Friday, April 10, 2015

i am done dancing with this ghost
but the wake isn't over
everyone is still mourning
whiskey has hardly passed our lips
much less calmed our hearts 
but i won't dance again

at least not here
not in full view of 
everyone that brought us here

those moves are for another day
and another ghost



Wednesday, February 11, 2015

there is very little to say anymore

about anything really.

i remember when you stopped saying "i love you" when we parted ways.

cause it wasn't a bad day.  it was just a day.
it was just normal.  and i went into the world unarmed.

for the first time in years without the banner of your love.

and your love left after that.
part of it had been gone, maybe part of it never bloomed.

but one thing is for certain.  on that nothing day, in that small apartment, surrounded by a pack of animals, i said "have a good day babe" and you kept reading.

we didn't fight.
fuck, we might've even have attempted sex recently.
you just didn't know i was up.
or packed and leaving.

you honestly didn't care.
not to say you didn't tell me you loved me after that day.  that was just the first time it didn't matter if you did.

shortly after that i worked a marathon shift.  bike shop and bar all in one day.
i was tired.
i was beat.
but we had to drive to nebraska.  it was that time. time to go home and see our people.
it was the last big trip we took in that volkswagen.

that trip may've killed it.  that trip may have been when you decided to leave.

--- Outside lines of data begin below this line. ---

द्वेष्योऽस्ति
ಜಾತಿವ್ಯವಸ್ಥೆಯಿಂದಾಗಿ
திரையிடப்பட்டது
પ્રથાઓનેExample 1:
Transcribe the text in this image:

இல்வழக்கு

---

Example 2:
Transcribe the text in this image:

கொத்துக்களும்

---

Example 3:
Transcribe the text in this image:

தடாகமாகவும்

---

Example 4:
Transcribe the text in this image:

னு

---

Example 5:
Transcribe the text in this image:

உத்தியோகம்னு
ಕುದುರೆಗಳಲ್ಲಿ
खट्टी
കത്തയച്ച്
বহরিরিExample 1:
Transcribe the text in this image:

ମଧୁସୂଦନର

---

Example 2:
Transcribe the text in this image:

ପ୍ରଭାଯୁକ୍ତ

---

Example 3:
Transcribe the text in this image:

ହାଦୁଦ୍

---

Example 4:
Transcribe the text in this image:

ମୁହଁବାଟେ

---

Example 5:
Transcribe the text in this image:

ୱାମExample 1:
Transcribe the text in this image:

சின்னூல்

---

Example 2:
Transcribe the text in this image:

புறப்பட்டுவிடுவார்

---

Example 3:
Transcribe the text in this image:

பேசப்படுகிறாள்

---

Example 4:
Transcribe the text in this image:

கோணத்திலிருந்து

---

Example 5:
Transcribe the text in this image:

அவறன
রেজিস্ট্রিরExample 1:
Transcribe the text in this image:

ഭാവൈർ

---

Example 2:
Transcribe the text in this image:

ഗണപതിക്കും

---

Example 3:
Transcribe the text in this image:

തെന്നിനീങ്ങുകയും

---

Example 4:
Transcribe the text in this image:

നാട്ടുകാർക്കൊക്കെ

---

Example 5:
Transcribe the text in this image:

i've never asked, because i really don't care about the logistics of it all unless i'm up late
or  scotch drunk

but i remember waking up part way through the day
the stale smell of rolling tobacco and weed
fall pouring in through the windows.

a collection of mixes i had made for the trip were oddly untouched
and that fucking adele song was kind of playing through the
static of a radio station we were just barely too far from.

and you were singing.

but you barely sang
not even for me, the fool who knew every line to every song.
sure you would
rap along with salt-n-pepa
wail along with billy corgan
sob along with fionna apple

but not if someone else was listening.
and not with any genuine feeling.

certainly not like this, to this song.

i heard you sing like this one other time
but your emotion was different
it was again, some radio crap
but in his truck, before i knew about anything

i was awake this time.  but barely present enough to catch the irony.

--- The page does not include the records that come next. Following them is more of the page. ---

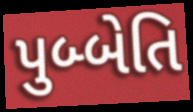
પુબ્બેતિ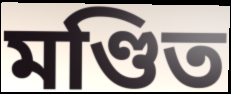
মণ্ডিত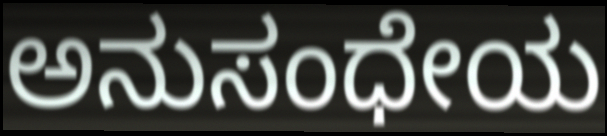
ಅನುಸಂಧೇಯ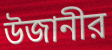
উজানীরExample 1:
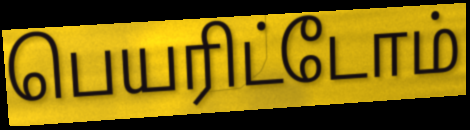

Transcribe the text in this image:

பெயரிட்டோம்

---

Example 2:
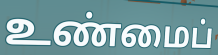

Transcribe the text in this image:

உண்மைப்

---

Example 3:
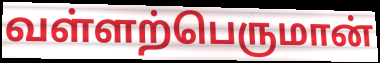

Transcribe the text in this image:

வள்ளற்பெருமான்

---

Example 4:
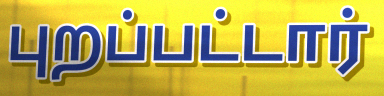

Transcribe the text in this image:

புறப்பட்டார்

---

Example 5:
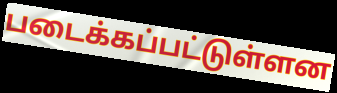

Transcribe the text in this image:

படைக்கப்பட்டுள்ளன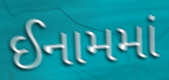
ઈનામમાંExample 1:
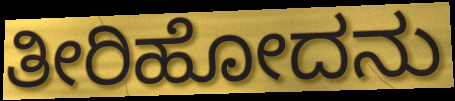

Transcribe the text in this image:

ತೀರಿಹೋದನು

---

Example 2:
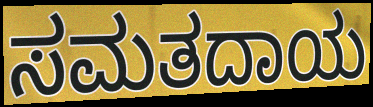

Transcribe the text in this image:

ಸಮತದಾಯ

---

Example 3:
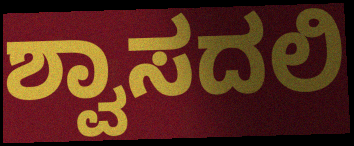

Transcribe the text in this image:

ಶ್ವಾಸದಲಿ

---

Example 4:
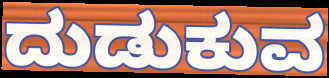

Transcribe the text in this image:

ದುಡುಕುವ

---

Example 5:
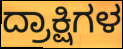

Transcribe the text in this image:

ದ್ರಾಕ್ಷಿಗಳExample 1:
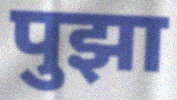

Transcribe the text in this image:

पुझा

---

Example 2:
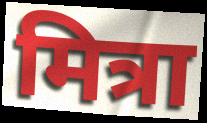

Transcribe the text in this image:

मित्रा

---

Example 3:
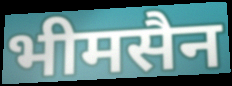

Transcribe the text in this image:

भीमसैन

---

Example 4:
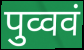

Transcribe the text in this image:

पुव्ववं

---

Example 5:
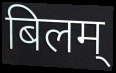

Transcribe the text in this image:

बिलम्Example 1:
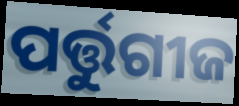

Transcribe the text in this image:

ପର୍ତ୍ତୁଗୀଜ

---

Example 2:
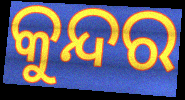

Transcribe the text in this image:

କୁନ୍ଦର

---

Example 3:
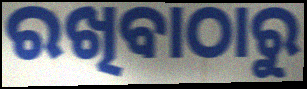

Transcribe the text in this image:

it wouldn't land til months later.

and all of this bothers me.  it haunts me today to consider how long i was just practical
a means to an end.

i didn't know that day in the truck.  i should've in the volkswagen.
adele v. taylor swift
good lord what terrible music.

Sunday, February 1, 2015

hate
pure and blinding
disregard
without reason

a fire swept forest
will be green again
but hearts
they're of
the same sausage ingredients
as the rest of us.

Friday, January 23, 2015

A poem for Paul

Tonight I stopped at the closest bar to my apartment after my bowling league.

It was packed.

I was kinda lost in it all, I just wanted a shot of Beam before I went home to smoke and sleep.

And there she was man.  It was just like that night I bailed on that weird show to go to The Mountain Goats with you and Pavel.

She was right there and I felt all the same relief and comfort wash over me.
The night was not a total loss.

There was my girl and I was ok.  I swear to all that is real it was her and she was right there.

But, she's gone.  She'll never quiet my mind again.  And the girl I saw tonight won't love me anymore than she does.

God it looked like her, and I felt way better.